*Source document*:
BEGIN

Chambers County extension coordinator highlights 4-H program
Published 7:00 am Friday, December 6, 2019
VALLEY — Chambers County 4-H is more than cooking, sewing and agriculture in the classroom.
“We believe in empowering our young people,” said Rachel Snoddy at Wednesday’s Valley Kiwanis Club meeting. “They are our future. 4-H is in every state and in other countries. It’s in every county in Alabama. 4-H is the largest youth organization in the world.”
A native of Blount County and an Auburn graduate, Snoddy was a 4-H agent in Chambers County for four years before moving up to the county’s extension coordinator, succeeding the retiring Ken McMillan.
Email newsletter signup
“We are in both public and private schools in the county,” she said. “We have after-school clubs, and we do service projects throughout the year. Our goal is to help make our youth college and career ready. We have really expanded with STEM (Science, Technology, Engineering and Math) the last few years, and we are into shooting sports. George Chambley is helping us with our archery program. In our STEM programs, they learn about drones, rockets and robotics. They also build a hot air balloon.”
Chambers County 4-H is into traditional programs such as public speaking and building birdhouses along with a wide array of other activities.
“We cover just about anything you can think of,” she said. “Katie Hill is our regional agent, and we can always use volunteers who want to help us. “
One of the more popular programs is called river kids.
“We take them out on the water for kayaking,” Snoddy says. “Our favorite place is the river from West Point Dam to downtown West Point and Shawmut airport. The kids love doing this. We have 13 kayaks. We are always teaching water safety, and we don’t take them to dangerous spots. It’s a fun thing for them to do, especially in the summer months when they might otherwise be at home.”

END

*Requirement*:
Name every person mentioned by name in the article about Chambers County 4-H. The records that follow have no connection to the article.

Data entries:
BEGIN

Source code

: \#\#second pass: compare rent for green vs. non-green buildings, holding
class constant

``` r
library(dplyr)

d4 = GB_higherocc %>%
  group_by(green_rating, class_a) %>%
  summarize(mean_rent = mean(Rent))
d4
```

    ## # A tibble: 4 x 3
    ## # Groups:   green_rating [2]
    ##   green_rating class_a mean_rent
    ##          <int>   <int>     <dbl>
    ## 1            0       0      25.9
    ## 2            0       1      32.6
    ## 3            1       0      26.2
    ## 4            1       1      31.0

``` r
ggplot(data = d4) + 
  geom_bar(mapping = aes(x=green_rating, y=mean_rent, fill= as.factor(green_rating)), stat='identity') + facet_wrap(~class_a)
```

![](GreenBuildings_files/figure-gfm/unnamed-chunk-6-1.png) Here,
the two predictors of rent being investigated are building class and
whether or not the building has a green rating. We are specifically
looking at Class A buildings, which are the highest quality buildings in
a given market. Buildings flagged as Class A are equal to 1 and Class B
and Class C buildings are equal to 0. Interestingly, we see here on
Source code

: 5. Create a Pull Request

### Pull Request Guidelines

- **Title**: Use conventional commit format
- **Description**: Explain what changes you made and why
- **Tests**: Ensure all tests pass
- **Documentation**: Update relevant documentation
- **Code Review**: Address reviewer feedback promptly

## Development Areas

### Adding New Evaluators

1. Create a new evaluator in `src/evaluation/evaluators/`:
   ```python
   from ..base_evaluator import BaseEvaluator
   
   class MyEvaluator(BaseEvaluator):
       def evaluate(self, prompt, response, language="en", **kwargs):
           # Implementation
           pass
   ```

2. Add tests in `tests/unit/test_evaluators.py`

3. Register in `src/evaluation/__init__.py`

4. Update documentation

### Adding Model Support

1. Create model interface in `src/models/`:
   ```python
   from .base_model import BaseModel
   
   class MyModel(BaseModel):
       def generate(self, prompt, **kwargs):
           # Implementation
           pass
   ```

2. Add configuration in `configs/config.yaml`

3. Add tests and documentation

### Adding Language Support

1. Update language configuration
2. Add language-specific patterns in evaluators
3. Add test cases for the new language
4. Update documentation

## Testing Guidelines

END

*Written reply*:
Rachel Snoddy, Ken McMillan, George Chambley, Katie Hill